Scott Sigler's Nocturnal is due in April. I'm a fan of Scott's from his podcasting, and Nocturnal was the first of his novels I listened to. I still think it's his best too - it's a huge epic that plays out across (and underneath) San Francisco - when I went there in 2009, I had a fun day scouting locations from the book. Crown are doing a brilliant job with Scott's work, so I expect the hardcover release of Nocturnal to be even better.

Plus there's another book called Seven Wonders coming out in August... something about superheroes by that guy who wrote Empire State...
Funny, that one's on my wishlist too. Is there anything you feel you've done better, or differently, in your second novel?
I'm going to have to think about how I answer that - you're right in that Seven Wonders is my second novel. But as it happens, Empire State was actually the third, and they're being released in reverse order! The first one I wrote was an occult steampunk thing called Dark Heart, which is pretty cool but which needs a lot of work before it'll be ready for publication.

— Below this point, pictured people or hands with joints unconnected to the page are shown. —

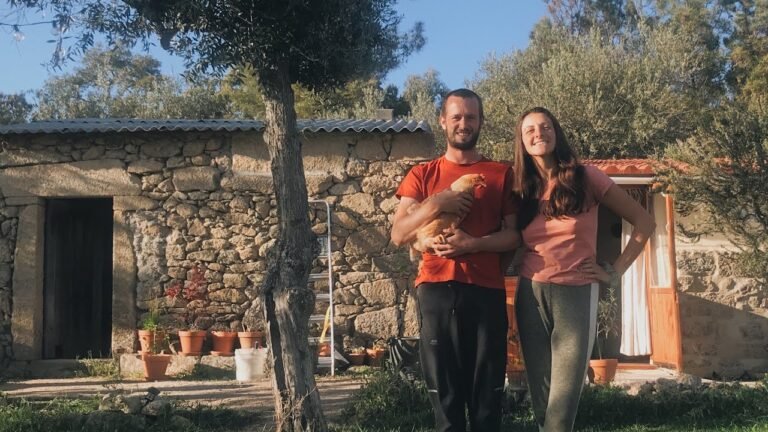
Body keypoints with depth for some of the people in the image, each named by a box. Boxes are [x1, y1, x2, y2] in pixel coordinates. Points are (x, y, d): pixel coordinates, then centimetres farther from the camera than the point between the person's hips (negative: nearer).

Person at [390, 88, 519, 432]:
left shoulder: (502, 174, 11)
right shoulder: (422, 175, 11)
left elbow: (515, 234, 3)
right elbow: (398, 235, 3)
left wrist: (472, 243, -13)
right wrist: (434, 204, -12)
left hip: (486, 291, 0)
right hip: (437, 291, 0)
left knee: (488, 392, 1)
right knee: (444, 391, 4)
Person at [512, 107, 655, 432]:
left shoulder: (586, 178, -2)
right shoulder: (521, 189, 7)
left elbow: (643, 222, 3)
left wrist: (616, 271, -2)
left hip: (576, 295, -3)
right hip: (531, 297, 3)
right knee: (541, 404, 7)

Seven Wonders and Empire State are completely different, so a comparison is hard. Seven Wonders is perhaps a little more "widescreen" as there are more characters, and being an all-out superhero novel, with plenty of spandex and laser beams, it's a little more action-oriented. It's also set in the present day, so the whole tone and style is different.

But I like the idea that the two books might be connected - perhaps the world of present-day San Ventura, California, is the same world in which the Science Pirate and the Skyguard protected New York in the 1930s, until they vanished after their famous final battle. And then in the period from 1930 to the early 21st century, the world gradually filled with hundreds of superheroes and supervillains, who waged war against each other until there was just one superteam left, The Seven Wonders, and their arch-nemesis, The Cowl.
Wow - I didn't anticipate Seven Wonders wouldn't be your latest work! Occult steampunk sounds interesting - was it alternate history-ish steampunk or secondary world steampunk?
Alternate history, but set in the present. In 1861, Queen Victoria dies from typhoid fever, and a distraught Prince Albert instigates a coup and takes direct control of the British Empire. His scientists - and magicians - steer the path of progress into a dark place in his quest to bring Victoria back from the dead, and 150 years later he's still in charge, his lifespan extended by steam power and black arts. That's the world, anyway. Dark Heart follows the adventures of an occult detective and his team as they try to prevent the awakening of a voodoo god of death in the jungles of West Africa, while a steam-powered serial killer stalks London.

But... it needs some work. Maybe it'll see the light of day sometime!
Thank you for the interview, Adam - and good luck with the Empire State release!
Adam Christopher's debut novel, Empire State, is now out from Angry Robot in the UK (and naturally, it's really very good - try it). His second novel, Seven Wonders, is due out next summer.